- [Page excerpt]
■ ■ ■ ■ ■

There were more than a few touches of improbability in this victory, however, just as Flutie's entire career has seemed so improbable. For in this game of breathtakingly proficient, precision passing—little Flutie and Miami's 6'5" sophomore phenom Bernie Kosar put the ball up 84 times for 919 yards between them—it was that most imprecise of passes that did the dirty deed. The Hail Mary. The Everybody Go Long. The play you launch on a wing and a prayer when all time is gone and all else has failed. In the BC playbook, it's called Flood Tip, and it works (rarely) the way it sounds.

With six seconds on the clock and Miami ahead 45-41, three BC receivers were deployed far to the right side, with Phelan as the middle man. At the snap, they were to sprint downfield as fast and as far as they could, in hopes of arriving in the end zone together—flooding it—about the same time Flutie's pass got there. (Fullback Steve Strachan was supposed to block for Flutie, but he, too, ran deep downfield.) If any one was near the ball but couldn't catch it, his job was to tip it up in the air for somebody who could, somebody, the Eagles hoped, in the same color jersey. On the sideline as the play started, coach Jack Bicknell was "already forming in my mind what I would tell our kids after we lost." That's how much faith he had in Flood Tip.

■ ■ ■ ■ ■

- [Information shown]

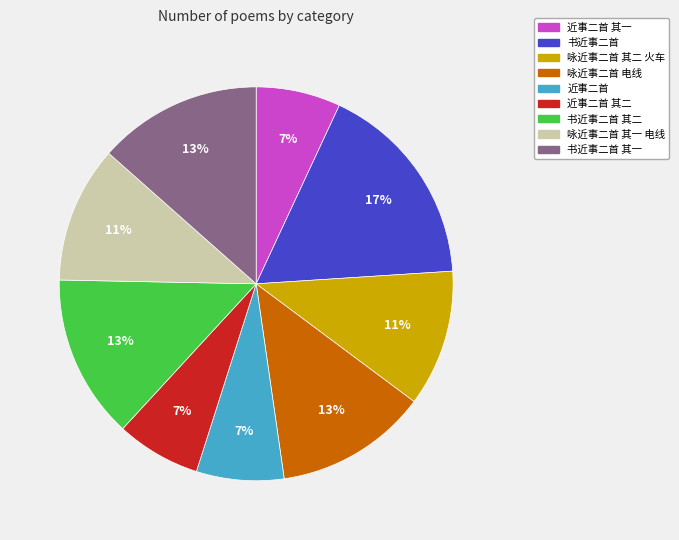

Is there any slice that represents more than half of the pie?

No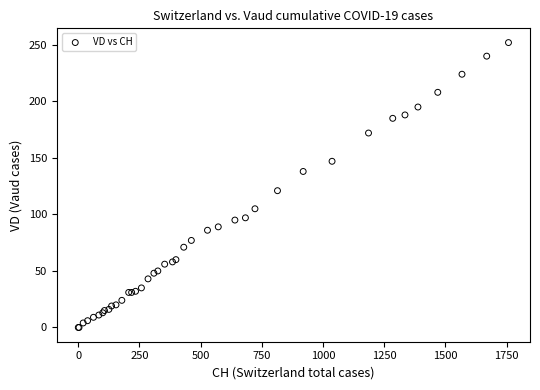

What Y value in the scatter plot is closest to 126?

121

■ ■ ■ ■ ■

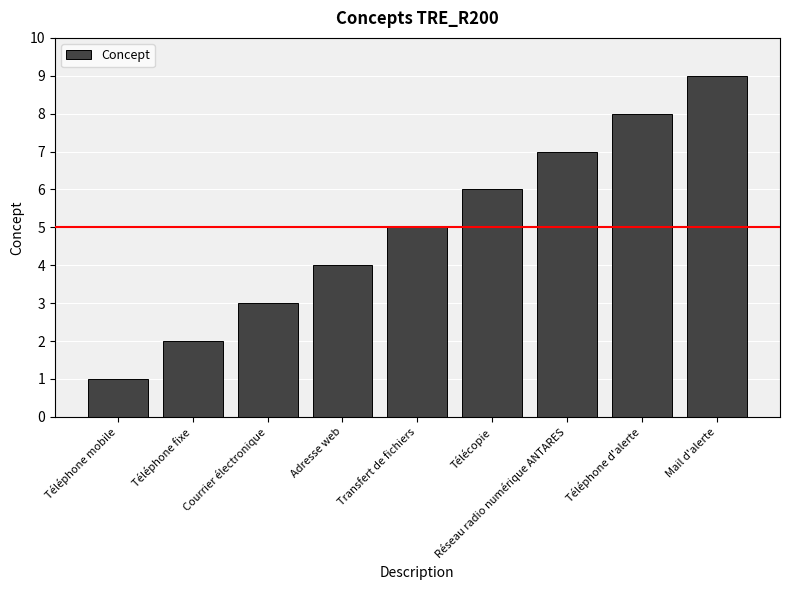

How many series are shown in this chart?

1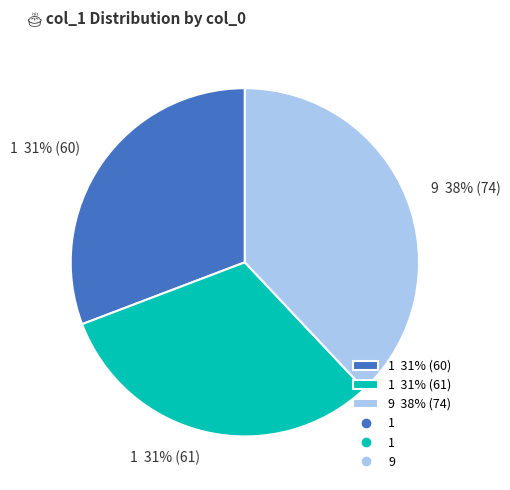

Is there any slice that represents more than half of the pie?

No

■ ■ ■ ■ ■

- [What this exercise asks]
- A) Condense the paragraph of the football excerpt that opens "With six seconds on the clock" into a short bulleted list that keeps its main facts.
- B) Answer these questions from the football excerpt, one answer per line with matching labels:
(i) How many times did Flutie and Kosar put the ball up between them, and for how many yards?
(ii) What is the play called in the BC playbook?
(iii) What was the score when six seconds remained on the clock?
The items above were drawn from a separate source and have no connection to the football excerpt.

- [Answers below]
- A)
- With six seconds left and Miami leading 45-41, three BC receivers lined up far to the right, with Phelan in the middle.
- At the snap they were to sprint deep and reach the end zone together, flooding it as Flutie's pass arrived.
- Fullback Steve Strachan was supposed to block for Flutie but also ran deep.
- Any receiver who could not catch the ball was to tip it up for someone who could, ideally a teammate.
- Coach Jack Bicknell was already planning what to tell his players after a loss, showing how little faith he had in Flood Tip.

- B)
(i) 84 times, for 919 yards.
(ii) Flood Tip.
(iii) Miami led 45-41.